▸ **Seitentext**

Sechs Stunden Bangen

Frankfurt (Oder) Zum ersten Mal wurde in der neuen Solarfabrik Silizium gesägt. Nun will nach 17 Jahren Warten auch die Stadt endlich wieder aufstreben - eine Geschichte vom Hoffen, Zweifeln und dem Traum vom Platz an der Sonne

Jede Maschine lebt, sagen die Techniker in der neuen Solarfabrik in Frankfurt an der Oder. Mal liefen sie perfekt, mal zickten sie, mal hätten sie keine Lust. Letztlich seien sie unberechenbar und falle eine aus, wüssten die Techniker nicht immer, warum. Deshalb schauen sie jetzt so gebannt ihrem Siliziumblock nach, wie er um 11:17 Uhr in die Säge eingeführt wird. Es ist Block Nummer eins - anthrazitfarben, glänzend poliert, groß wie ein Stiefelkarton. Aus ihm sollen die allerersten Solarzellen im neuen Werk gefertigt werden. So die Maschinen wollen.

Vor dem Sägeschrank haben sich alle versammelt: nervös tippelnde Techniker, ein stiller Geschäftsführer, ein Schichtleiter, der lieber aus der zweiten Reihe beobachtet; nur einer schwenkt ausgelassen eine selbstbemalte Fahne. Ansonsten herrschen Erwartung, Anspannung, Innehalten.

Und die Ahnung, dass vielleicht das halbmetallische Herz der Stadt nach 17 Jahren Stillstand endlich wieder schlägt.

Leicht summend vibriert die Säge und ganz sacht bebt der Hallenboden unter den Arbeitsschuhen. Sechs Stunden lang wird der Block in genau tausend Scheiben zerschnitten, von einem messingfarbenen Draht, der feiner als Nähgarn und 250 Kilometer lang ist - in etwa die Luftlinie Berlin-Hamburg. Wie ein Eierschneider sägt er sich in den Block und zerteilt ihn in 0,2 Millimeter dünne "Wafer".

Bis 17:17 Uhr wird man bei Conergy bangen, ob der Draht nicht doch reißt, ob die kühlende Flüssigkeit, die den Block umspült, auch ja die richtige Temperatur hält, ob die ganze Software, mit der die Säge gesteuert wird, funktioniert - ob, ob, ob. Es sind soviele Ob´s, dass der Schichtleiter unter seinem Helm schwitzt und der Geschäftsführer lieber schweigt.

▸ **Gezeigte Zeilen**
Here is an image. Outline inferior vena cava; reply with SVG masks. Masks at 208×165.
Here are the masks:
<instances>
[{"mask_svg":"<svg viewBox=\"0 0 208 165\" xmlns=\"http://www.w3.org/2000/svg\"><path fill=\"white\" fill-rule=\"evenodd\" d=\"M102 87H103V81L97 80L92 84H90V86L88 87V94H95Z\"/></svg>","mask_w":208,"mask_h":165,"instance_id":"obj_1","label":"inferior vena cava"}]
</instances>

▸ **Aufgaben**
1 – In wie viele Scheiben wird der Siliziumblock laut dem Text über die Solarfabrik zerschnitten?
2 – Gib einen Abschnitt aus dem Text über die Solarfabrik wortgetreu wieder: Setze bei den Worten „Jede Maschine lebt, sagen“ ein und höre nach „die Maschinen wollen.“ auf.
Die Zeilen haben mit dem Text über die Solarfabrik nichts zu tun.

▸ **Lösungen je Aufgabe**
1 – In genau tausend Scheiben.

2 –
Jede Maschine lebt, sagen die Techniker in der neuen Solarfabrik in Frankfurt an der Oder. Mal liefen sie perfekt, mal zickten sie, mal hätten sie keine Lust. Letztlich seien sie unberechenbar und falle eine aus, wüssten die Techniker nicht immer, warum. Deshalb schauen sie jetzt so gebannt ihrem Siliziumblock nach, wie er um 11:17 Uhr in die Säge eingeführt wird. Es ist Block Nummer eins - anthrazitfarben, glänzend poliert, groß wie ein Stiefelkarton. Aus ihm sollen die allerersten Solarzellen im neuen Werk gefertigt werden. So die Maschinen wollen.